Finding a distribution of the data is a crucial part of my thesis. I have to process this step in R eventhough there are some other tools to get these information in fast. I made some search to analyze which distribution fits best for the given variable, this instructions guided me a bit.
For instructions: via stackoverflow: how-to-determine-which-distribution-fits-my-data-best
However, I am lost to have distributions of the variables since I have about 18.
For example;
http://www.filedropper.com/samplest
library(fitdistrplus)
importeddata <- read.csv(file.choose(), sep=";",na.strings = "", stringsAsFactors=FALSE, header = TRUE)
for(i in 1:tail(ncol(importeddata))){
importeddata[,i] <- gsub(",", ".", importeddata[ , i])}
xx<- as.matrix(as.data.frame(lapply(importeddata, as.numeric)))
descdist(xx[,1])
I can say that this variable may fit uniform, beta or normal distributions. Let's see.

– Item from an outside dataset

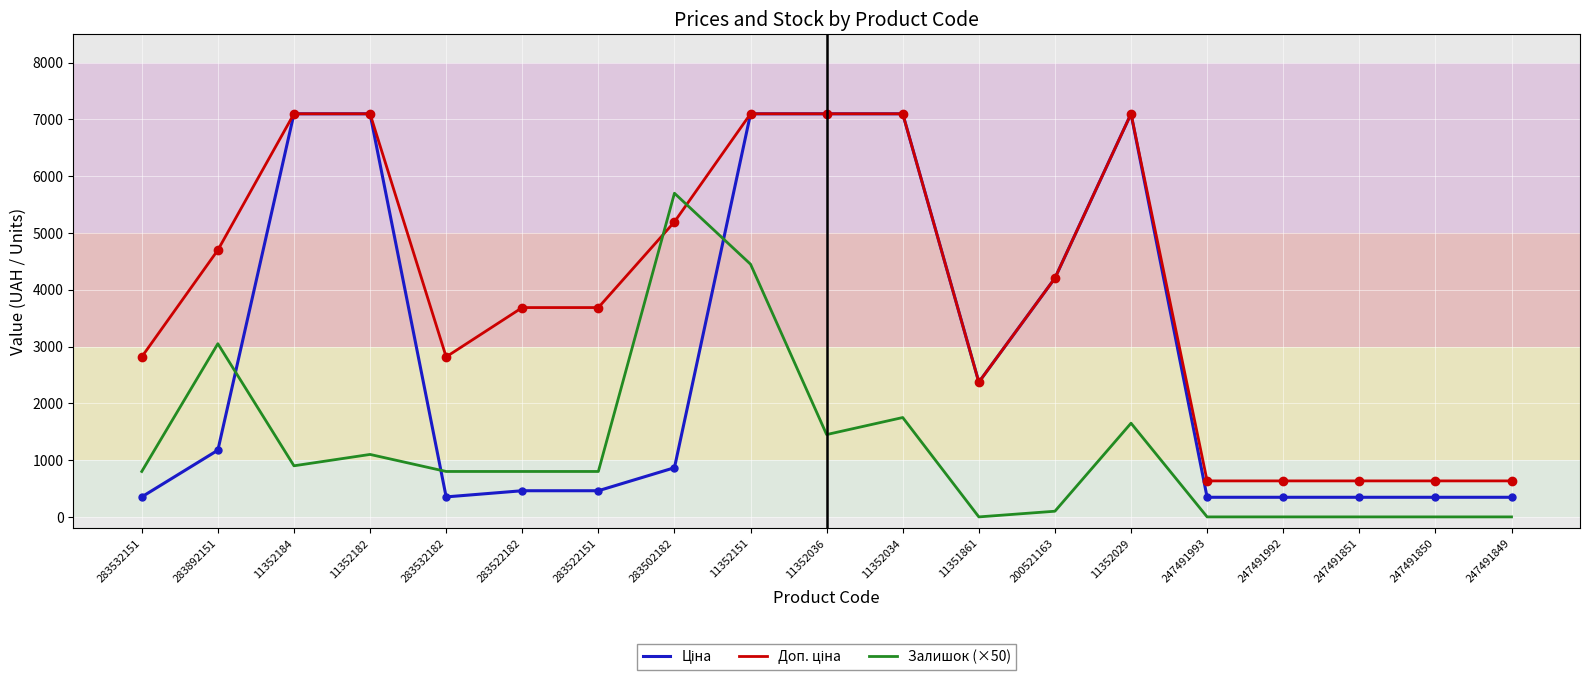

What is the difference between the highest and lowest values at 11352151?

2648.8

fit.norm <- fitdist(xx[,1], "norm")
fit.norm
Fitting of the distribution ' norm ' by maximum likelihood
Parameters:
estimate Std. Error
mean 13.428316 0.3652664
sd 7.120353 0.2582823
plot(fit.norm)
However, beta causes an error. Because, the beta distribution is a family of continuous probability distributions defined on the interval [0, 1] parametrized by two positive shape parameters, denoted by α and β, that appear as exponents of the random variable and control the shape of the distribution.
fitdist(xx[,1], "beta")
Error in start.arg.default(data10, distr = distname) : values must be in [0-1] to fit a beta distribution
fit.uni <- fitdist(xx[,1], "beta")
Fitting of the distribution ' unif ' by maximum likelihood
Parameters:
estimate Std. Error
min 3.12 NA
max 29.64 NA
plot(fit.uni)
fit.uni$aic
[1] NA
fit.norm$aic
[1] 2574.241
There are two questions to be asked:
- May I directly said that xx variable is normally distributed N(13.42,7.12)? How can I compare the distributions better or not?
- Is there alternative way to have these informations? Because it is going to be repeated 18 times.



This data had been gathered for market research which includes, duration, and the answers of the participants for asked question. I wanted to analyze normal, uniform and gama, since obersvation is close to them. I do not know exactly how can I find a distribution of raw data. That's why I may be looked as lost.
– can.u Sep 21 '16 at 18:54